2017-10-25 Thread Jeff Law
On 10/24/2017 11:35 AM, Martin Sebor wrote:
> On 10/23/2017 05:14 PM, Jeff Law wrote:
>>
>> Martin,
>>
>> I'd like your thoughts on this patch.
>>
>> One of the things I'm working on is changes that would allow passes that
>> use dominator walks to trivially perform context sensitive range
>> analysis as a part of their dominator walk.
>>
>> As I outlined earlier this would allow us to easily fix the false
>> positive sprintf warning reported a week or two ago.
>>
>> This patch converts the sprintf warning code to perform a dominator walk
>> rather than just walking the blocks in whatever order they appear in the
>> basic block array.
>>
>> From an implementation standpoint we derive a new class sprintf_dom_walk
>> from the dom_walker class.  Like other dom walkers we walk statements
>> from within the before_dom_children member function.  Very standard
>> stuff.
>>
>> I moved handle_gimple_call and various dependencies into the
>> sprintf_dom_walker class to facilitate calling handle_gimple_call from
>> within the before_dom_children member function.  There's light fallout
>> in various places where the call_info structure was explicitly expected
>> to be found in the pass_sprintf_length class, but is now found in the
>> sprintf_dom_walker class.
>>
>> This has been bootstrapped and regression tested on x86_64-linux-gnu.
>> I've also layered my embedded VRP analysis on top of this work and
>> verified that it does indeed fix the reported false positive.
>>
>> Thoughts?
> 
> If it lets us improve the quality of the range information I can't
> think of a downside.
It's potentially slower simply because the domwalk interface is more
expensive than just iterating over the blocks with FOR_EACH_BB.  But
that's about it.  I think the ability to get more accurate range
information will make the compile-time hit worth it.

> 
> Besides the sprintf pass, a number of other areas depend on ranges,
> most of all the -Wstringop-overflow and truncation warnings and
> now -Wrestrict (once my enhancement is approved).  It would be nice
> to be able to get the same improvements there.  Does it mean that
> those warnings will need to be moved into a standalone pass?  (I'm
> not opposed to it, just wondering what to expect if this is
> the route we want to go.)
They don't necessarily have to be a standalone pass -- they just have to
be implementable as part of a dominator walk to get the cheap context
sensitive range data.

So IIRC you've got some code to add additional warnings within the
strlen pass.  That pass is already a dominator walk.  In theory you'll
just add a member to the strlen_dom_walker class, then a call in
before_dom_children and after_dom_children virtuals and you should be
able to query the context sensitive range information.

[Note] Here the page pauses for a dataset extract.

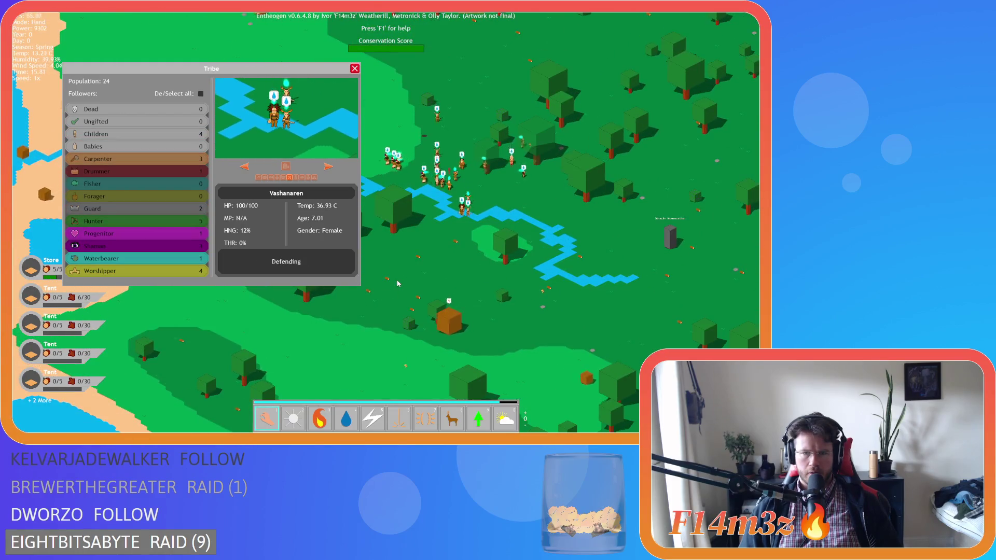
{"action": "scroll", "coordinate": [398, 283], "scroll_direction": "down", "scroll_amount": 4}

For warnings that occur in code that is not easily structured as a
dominator walk, Andrew's work will definitely be a better choice.

Andrew's work will almost certainly also generate even finer grained
ranges because it can work on an arbitrary path through the CFG rather
than relying on dominance relationships.  Consider

A
   / \
  B   C
   \ /
D

Range information implied by the edge A->B is usable within B because
the edge A->B dominates B.  Similarly for range information implied by
A->C being available in C.  But range information implied by A->B is not
available in D because A->B does not dominate D.  SImilarly range
information implied by A->C is not available in D.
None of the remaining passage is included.